O argumento do roteiro do filme é bem simplório: Um estilista inglês que conhece uma nova inspiração. Mas o que desenrola nesses fatos é que mostram a riqueza de detalhes e todos os “porquês” que uma premissa básica pode gerar. De antemão, não possui furos, é redondo e coeso dentro de sua proposta, o estudo de época e comportamento é muito bem realizado, e a atmosfera é bem representada, é imersivo e contagiante. Mas o que mais chama a atenção em “Trama Fantasma“, são de fato, os seus personagens e suas peculiaridades. Todos eles bem distintos e bem desenvolvidos.

Destaca-se no elenco de apoio, Lesley Manville (Cyril Woodcock) ela possui uma personalidade forte, chegando a ter momentos cômicos, de certa forma, e um olhar que exprime com facilidade as suas decisões e como ela pode ser vil. Daniel Day-Lewis dispensa comentários, ele entrega um homem cheio de nuances, com um olhar que esconde todo um mar de mistérios. Ele é frio, calculista e não teme exprimir essas características. Algo que vale salientar, é sua natureza de presságio, aparenta que a todo momento ele vai explodir emocionalmente com algo, ou tomar uma atitude grosseira.
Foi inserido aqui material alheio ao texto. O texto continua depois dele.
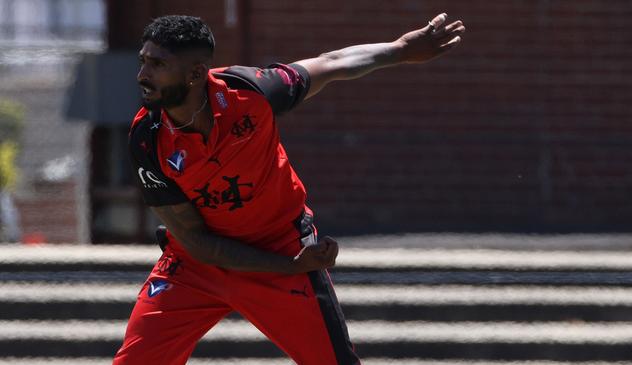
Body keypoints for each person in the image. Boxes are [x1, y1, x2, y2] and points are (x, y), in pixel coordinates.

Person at [115, 13, 465, 365]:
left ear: (195, 74)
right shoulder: (147, 139)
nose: (142, 75)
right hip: (198, 265)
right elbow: (199, 244)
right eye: (143, 61)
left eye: (157, 64)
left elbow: (333, 63)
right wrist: (287, 266)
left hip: (280, 244)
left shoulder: (252, 91)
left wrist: (401, 49)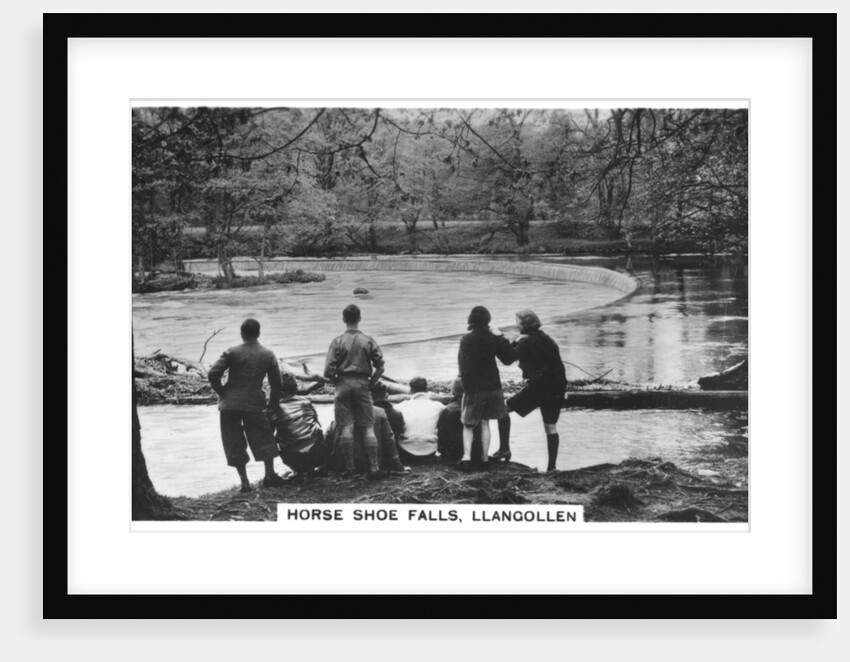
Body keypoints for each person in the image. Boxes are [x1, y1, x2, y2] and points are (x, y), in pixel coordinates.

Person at [207, 318, 288, 492]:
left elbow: (213, 374)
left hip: (229, 405)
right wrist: (273, 405)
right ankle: (270, 475)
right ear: (258, 333)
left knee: (234, 442)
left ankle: (245, 482)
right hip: (254, 403)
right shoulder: (268, 354)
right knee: (264, 437)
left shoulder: (232, 352)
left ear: (242, 334)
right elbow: (276, 384)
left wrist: (222, 392)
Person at [323, 304, 385, 479]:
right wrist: (371, 383)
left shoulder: (337, 341)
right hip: (362, 383)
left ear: (344, 319)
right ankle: (374, 468)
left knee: (346, 427)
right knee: (367, 427)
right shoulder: (368, 340)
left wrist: (337, 381)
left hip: (342, 384)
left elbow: (327, 371)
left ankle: (350, 468)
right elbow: (380, 367)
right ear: (359, 319)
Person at [501, 309, 567, 472]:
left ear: (523, 325)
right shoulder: (547, 338)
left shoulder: (527, 341)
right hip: (557, 386)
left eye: (517, 323)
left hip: (539, 386)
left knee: (501, 410)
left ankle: (504, 449)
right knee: (550, 426)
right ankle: (552, 468)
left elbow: (508, 358)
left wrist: (504, 340)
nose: (516, 325)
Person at [457, 306, 516, 471]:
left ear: (471, 321)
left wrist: (466, 389)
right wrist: (501, 336)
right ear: (488, 321)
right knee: (485, 422)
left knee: (468, 424)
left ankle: (467, 458)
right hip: (493, 386)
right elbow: (509, 358)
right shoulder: (493, 338)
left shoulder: (466, 340)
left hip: (475, 388)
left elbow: (463, 367)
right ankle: (484, 459)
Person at [267, 373, 327, 483]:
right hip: (317, 454)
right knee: (321, 431)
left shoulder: (273, 409)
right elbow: (316, 422)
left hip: (293, 458)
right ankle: (315, 468)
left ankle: (298, 472)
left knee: (278, 437)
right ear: (296, 388)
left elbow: (269, 434)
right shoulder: (306, 402)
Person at [394, 377, 446, 463]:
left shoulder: (399, 407)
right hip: (430, 451)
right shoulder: (439, 406)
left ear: (410, 390)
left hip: (406, 451)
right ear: (426, 389)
Alma também possui uma personalidade cativante, sendo dócil, gentil, e no outro lado da moeda, possuindo características mais fortes e não deixando que o ambiente ao seu redor dite tudo o que ela deve fazer, ela se impõe e responde a altura. A relação entre ela e Reynolds é rapidamente estabelecida, mas não deixa a desejar, o filme, em seus exageros e hipérboles, faz crer e deixar confortável como se encaixa essa interação entre o casal. É um relacionamento abusivo e é justamente esse um dos pontos que o longa fala, sobre entender e compreender o outro, sobre ceder. Entretanto, em meio a essa mensagem bonita e importante, o longa e a direção de Anderson, faz parecer como se exaltasse uma relação deste tipo, o que nem de longe é saudável, chega até ser de mau gosto, mas, na história, os dois se aceitam e se amam apesar e cientes destas condições, e quando há consentimento, ninguém pode interferir.

A trilha sonora é linda, é feita com pianos clássicos e com cordas. Ela passeia e costura-perdão pelo segundo trocadilho-toda a trama e também ajuda a ditar o clima de certas cenas. Desde as mais banais, até as que geram clímax chave para a narrativa. Mesmo com toda a elegância carregada em seus elementos, “Trama Fantasma” carrega consigo um problema em sua linguagem, ela é muito prolixa, em certos momentos, existem muitas cenas que não dizem nada e que não fariam diferença, é apenas estar por estar, a narrativa sofre e beira ao enfadonho em ocasiões, era um filme para ser mais curto e mais objetivo. Isso agrava quando temos uma estática de clímax, eles apesarem de serem chaves, não são carregados, com exceção de um ou dois, prejudicando assim o ritmo da história.

Trama Fantasma” é elegante, visualmente perfeito, com personagens interessantíssimos, possuindo uma trilha igualmente bonita, porém sofre com sua linguagem prolixa e em dado momento, enfadonha.